The rise in support, two weeks after Mr Schulz was picked as the SPD’s leader, increases the uncertainty in the run-up to the September Bundestag election and raises the possibility that Ms Merkel — once seemingly invulnerable — might even be defeated in her bid for a fourth term in office.

“This is phenomenal,” said Hermann Binkert, head of the Insa agency, which published its results on Monday. “I would have said it was impossible to improve your ratings by 10 percentage points in 14 days. But that’s what’s happened.”

According to Insa, support for the SPD has risen from 21 per cent two weeks ago, just before the former European Parliament president took over as party leader, to 31 per cent. The party has grabbed support from Ms Merkel’s Christian Democrat/Christian Socialist bloc, which is down from 32.5 per cent to 30 per cent, and from smaller parties, including the anti-immigration Alternative for Germany (AfD).

While other pollsters still put the conservatives ahead of the SPD, all recent surveys show the Social Democrats, which are in government in a “grand coalition” with Ms Merkel, have rapidly gained ground since Mr Schulz returned to German politics and succeeded Sigmar Gabriel as the party’s leader and presidential candidate.

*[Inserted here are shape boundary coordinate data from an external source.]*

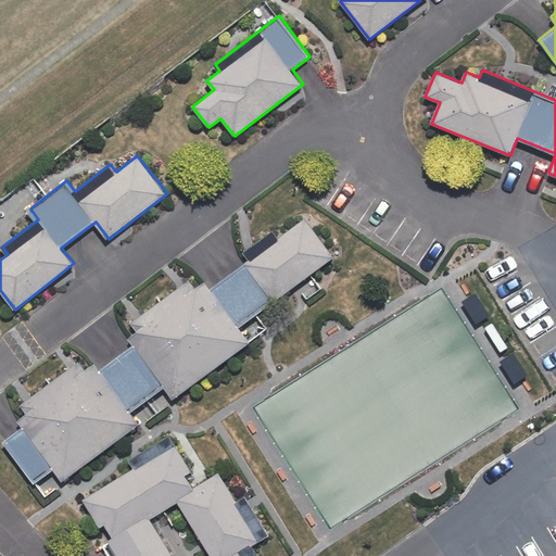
[(239,327),(335,256),(306,218),(279,237),(275,230),(244,253),(250,258),(211,289),(204,280),(196,287),(190,279),(130,323),(137,331),(128,338),(134,344),(100,369),(95,362),(86,369),(79,362),(21,405),(27,414),(19,420),(23,427),(3,441),(35,483),(54,469),(63,481),(140,425),(133,412),(165,388),(174,399),(251,342),(239,327)]
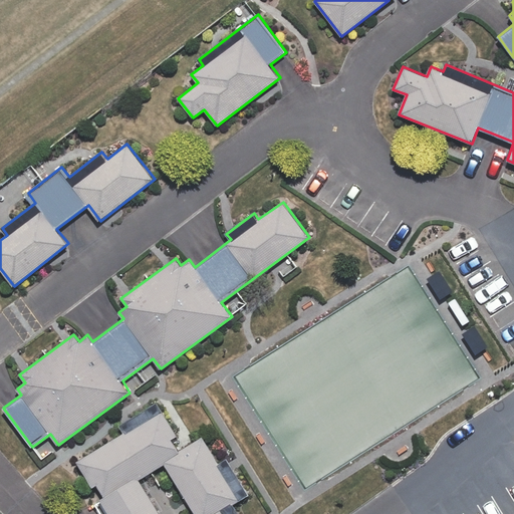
[(239,513),(234,504),(249,495),(227,457),(219,462),(203,436),(179,450),(172,438),(178,435),(158,403),(120,425),(124,432),(77,461),(93,487),(98,484),(105,496),(100,498),(109,513),(239,513)]
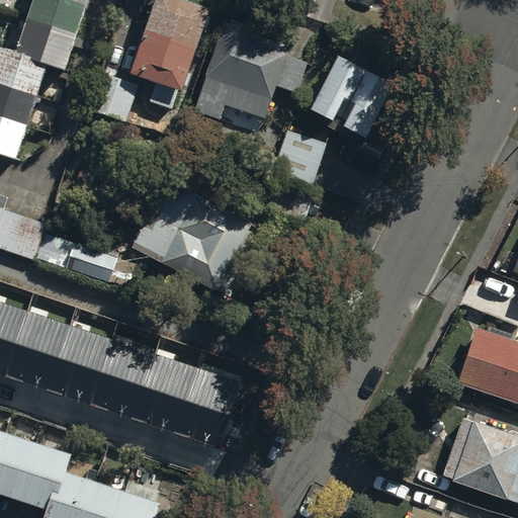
[(0,45),(0,152),(17,158),(48,64),(66,70),(88,0),(32,0),(16,51),(0,45)]
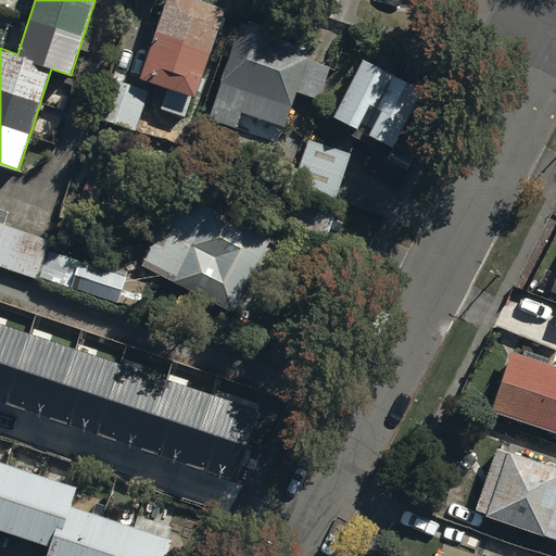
[(228,10),(199,0),(164,0),(139,77),(167,87),(161,106),(192,117),(228,10)]
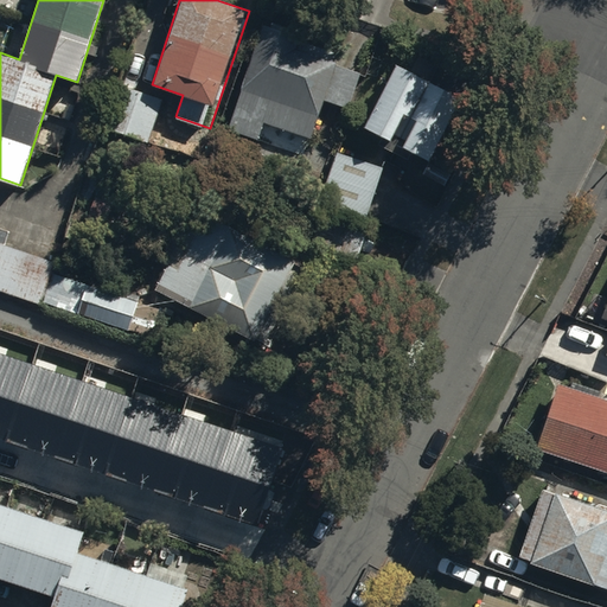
[(227,134),(305,160),(338,59),(301,48),(304,38),(263,25),(261,31),(227,134)]
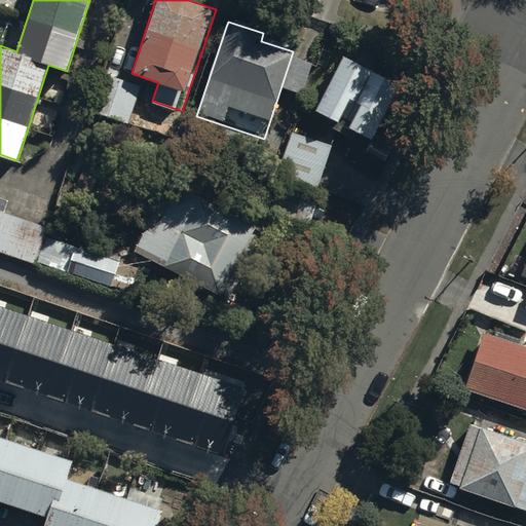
[(373,141),(402,86),(344,57),(315,111),(339,123),(336,130),(346,137),(350,128),(373,141)]
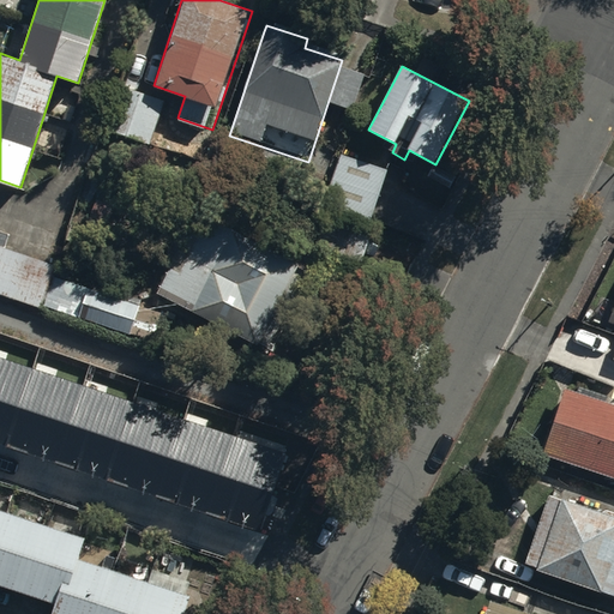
[(167,104),(119,88),(104,128),(152,145),(167,104)]
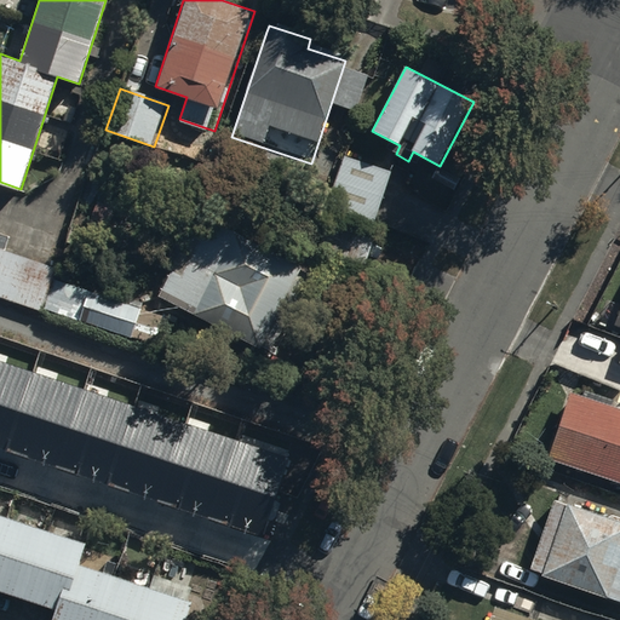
[(344,156),(327,207),(374,223),(391,172),(344,156)]
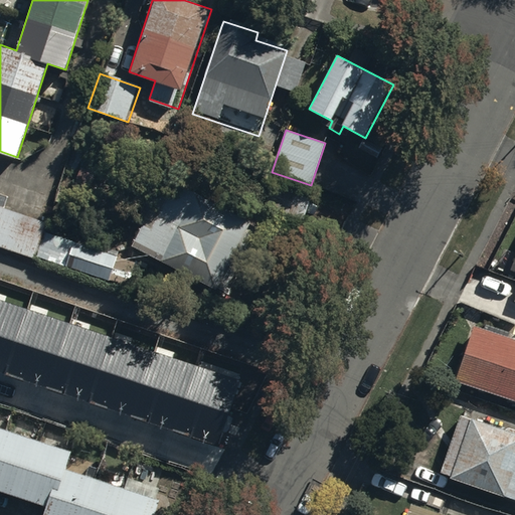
[(223,291),(258,222),(174,180),(158,212),(147,206),(129,244),(223,291)]
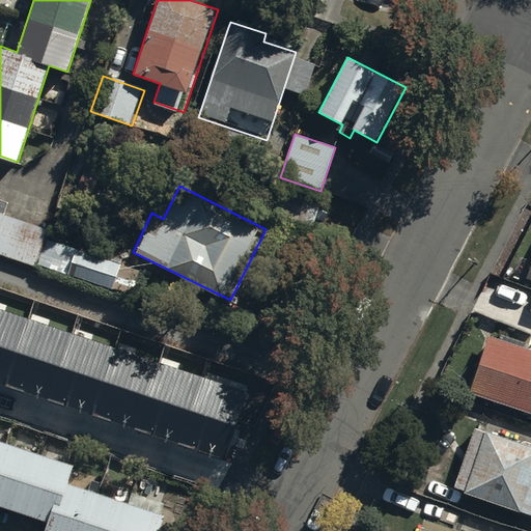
[(0,252),(32,263),(44,230),(0,214),(0,252)]
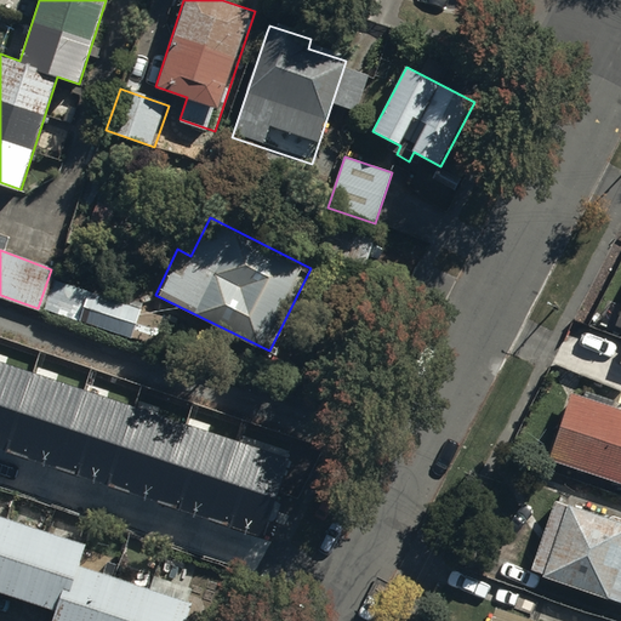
[(80,322),(134,339),(143,309),(91,291),(80,322)]
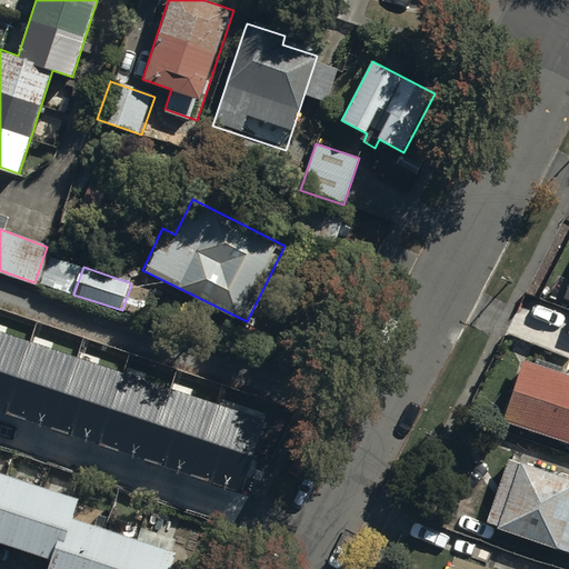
[(0,332),(0,411),(237,492),(261,421),(0,332)]
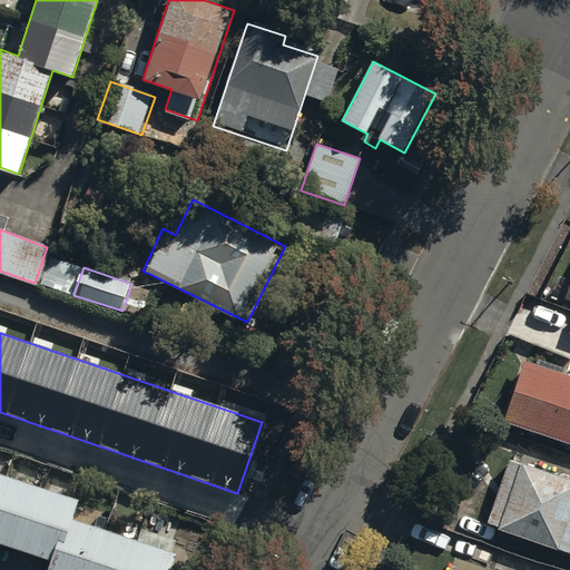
[(569,376),(529,362),(509,419),(569,440),(569,376)]
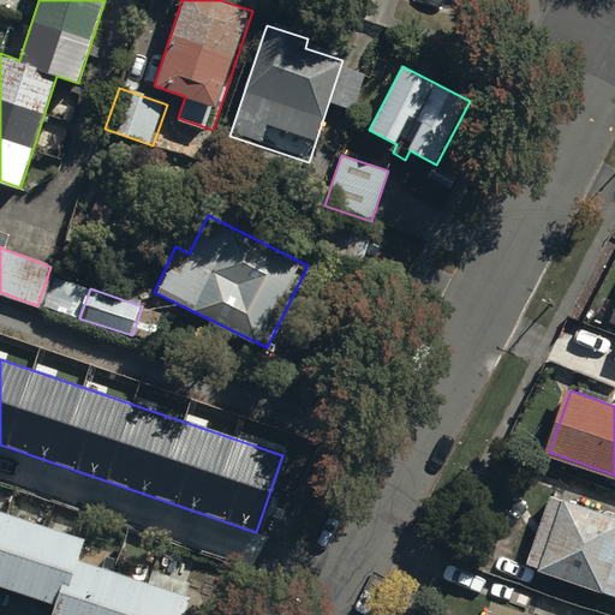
[(614,598),(614,520),(562,500),(536,567),(614,598)]
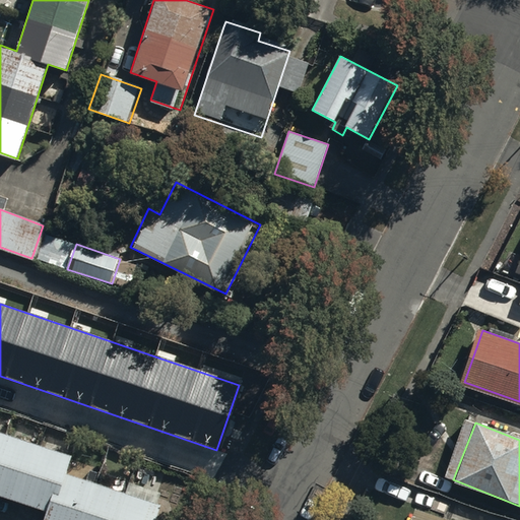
[(74,455),(0,430),(0,497),(47,512),(44,519),(158,519),(164,507),(67,474),(74,455)]
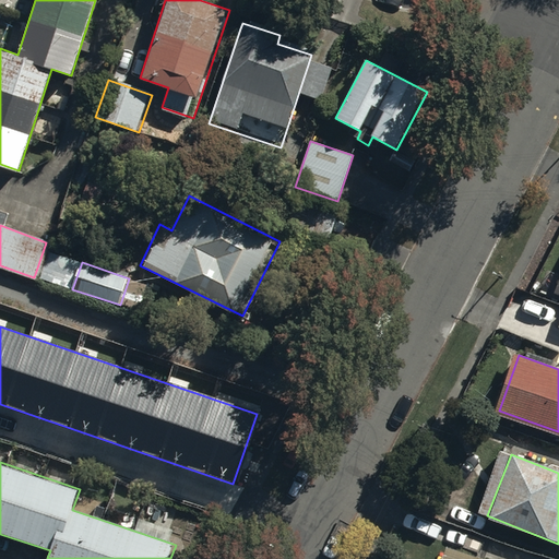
[(445,558),(480,558),(450,548),(445,558)]
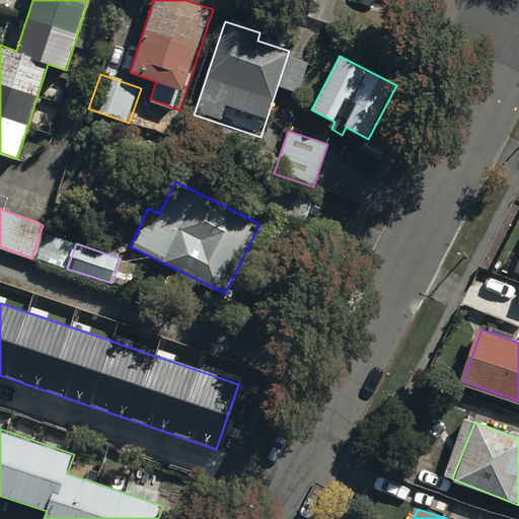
All buildings are outlined.
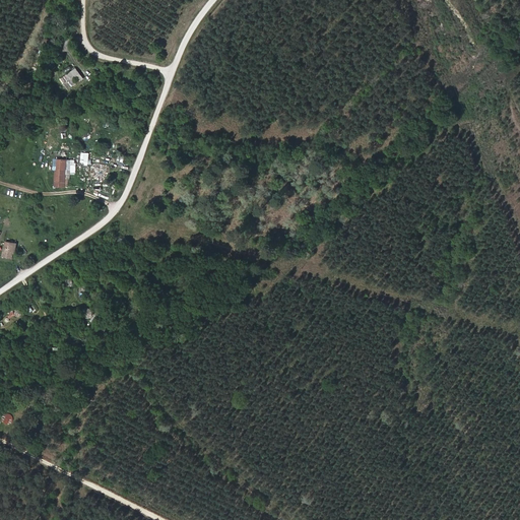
[(78,67),(61,78),(68,89),(85,79),(78,67)]
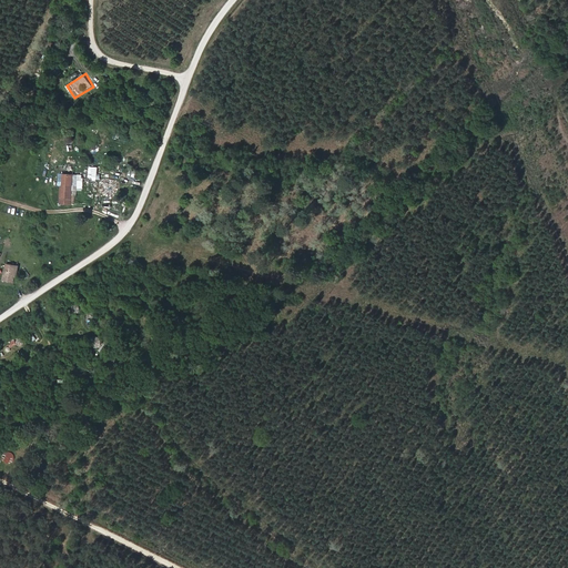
[(99,173),(99,166),(90,166),(89,179),(101,179),(102,173),(99,173)]
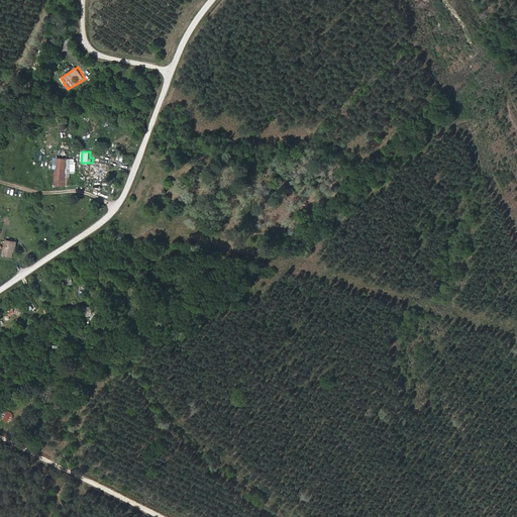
[(72,161),(55,159),(53,186),(70,187),(72,161)]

During the refugee crisis of the past two years, most of the pressure on the chancellor has come from the political right as the AfD has won support by demanding tough action to curb migrant inflows. Ms Merkel has repeatedly resisted moving to the right herself, fearing that ceding the centre ground, where she has won three elections, could be dangerous.
On Monday, she underlined that her CDU/CSU bloc would respond to the challenge from Mr Schulz by pledging to appeal “to all the people in the country” and saying her bloc would remain “the party of the middle”.

The conservatives took 41 per cent of the vote in the previous Bundestag election in 2013.

Ms Merkel was speaking at a joint press conference with Horst Seehofer, head of the Bavaria-based CSU, who said the party would endorse Ms Merkel. The two parties have campaigned together for decades, but the refugee crisis has strained their alliance, with Mr Seehofer repeatedly calling for a refugee quota despite Ms Merkel’s opposition.

The two leaders said on Monday they would launch a joint election campaign but agreed to differ over quotas.

Mr Binkert suggested Mr Schulz’s rise was no flash in the pan and that voters had been showing their frustrations with Ms Merkel for two years. “It needed somebody to bring together those frustrations. Schulz has benefited,” he said. “He has made an emotional connection with the voters.”

Even coming first in September’s elections would not guarantee Mr Schulz power because the SPD would almost certainly lack an overall majority and have to seek coalition partners.

Mr Schulz’s options could include renewing the alliance with the CDU/CSU — with the SPD in charge for the first time — or seeking a centre-left government with the Green and far-left Left parties.